RECORDS SHOWN
--*--

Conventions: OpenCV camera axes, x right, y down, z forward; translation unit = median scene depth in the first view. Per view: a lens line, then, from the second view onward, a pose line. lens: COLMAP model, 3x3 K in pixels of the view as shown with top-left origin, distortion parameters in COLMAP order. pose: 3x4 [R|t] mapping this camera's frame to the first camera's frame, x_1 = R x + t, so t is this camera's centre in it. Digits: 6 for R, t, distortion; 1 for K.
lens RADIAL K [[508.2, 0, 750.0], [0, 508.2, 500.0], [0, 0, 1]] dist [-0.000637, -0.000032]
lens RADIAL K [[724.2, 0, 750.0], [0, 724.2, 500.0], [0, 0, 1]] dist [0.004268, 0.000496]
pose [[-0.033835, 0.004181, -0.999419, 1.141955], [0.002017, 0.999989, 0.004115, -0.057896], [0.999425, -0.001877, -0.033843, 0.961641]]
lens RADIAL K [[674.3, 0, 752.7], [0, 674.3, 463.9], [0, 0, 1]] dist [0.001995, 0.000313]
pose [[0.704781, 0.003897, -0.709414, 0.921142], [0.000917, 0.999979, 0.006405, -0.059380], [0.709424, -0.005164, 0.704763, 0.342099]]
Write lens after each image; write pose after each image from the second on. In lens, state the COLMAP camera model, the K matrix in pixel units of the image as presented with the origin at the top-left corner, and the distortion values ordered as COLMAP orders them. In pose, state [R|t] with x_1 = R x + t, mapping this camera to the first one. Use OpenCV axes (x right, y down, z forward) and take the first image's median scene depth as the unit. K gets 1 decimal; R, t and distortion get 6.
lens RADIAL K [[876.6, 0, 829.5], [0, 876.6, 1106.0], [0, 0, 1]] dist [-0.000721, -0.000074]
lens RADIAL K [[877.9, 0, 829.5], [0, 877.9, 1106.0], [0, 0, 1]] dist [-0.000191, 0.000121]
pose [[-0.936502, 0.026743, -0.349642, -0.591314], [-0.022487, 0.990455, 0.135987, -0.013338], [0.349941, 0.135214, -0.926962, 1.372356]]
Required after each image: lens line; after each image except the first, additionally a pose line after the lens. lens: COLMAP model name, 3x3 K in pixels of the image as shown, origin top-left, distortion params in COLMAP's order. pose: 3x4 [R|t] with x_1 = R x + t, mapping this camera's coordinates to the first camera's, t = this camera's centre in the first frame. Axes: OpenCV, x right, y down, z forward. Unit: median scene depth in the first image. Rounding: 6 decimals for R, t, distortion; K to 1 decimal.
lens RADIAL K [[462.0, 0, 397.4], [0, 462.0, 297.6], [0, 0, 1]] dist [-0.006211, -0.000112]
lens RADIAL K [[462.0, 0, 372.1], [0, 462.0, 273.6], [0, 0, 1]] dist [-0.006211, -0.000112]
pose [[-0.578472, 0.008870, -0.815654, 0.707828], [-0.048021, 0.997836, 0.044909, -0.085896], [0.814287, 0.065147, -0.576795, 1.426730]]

--*--

WHAT YOU HAVE TO DO
Copy out the lines of the data above word for word, from the line containing "Required after each" through the line containing "273.6], [0, 0, 1]] dist [-0.006211, -0.000112]", including both of those lines.

OUTPUT
Required after each image: lens line; after each image except the first, additionally a pose line after the lens. lens: COLMAP model name, 3x3 K in pixels of the image as shown, origin top-left, distortion params in COLMAP's order. pose: 3x4 [R|t] with x_1 = R x + t, mapping this camera's coordinates to the first camera's, t = this camera's centre in the first frame. Axes: OpenCV, x right, y down, z forward. Unit: median scene depth in the first image. Rounding: 6 decimals for R, t, distortion; K to 1 decimal.
lens RADIAL K [[462.0, 0, 397.4], [0, 462.0, 297.6], [0, 0, 1]] dist [-0.006211, -0.000112]
lens RADIAL K [[462.0, 0, 372.1], [0, 462.0, 273.6], [0, 0, 1]] dist [-0.006211, -0.000112]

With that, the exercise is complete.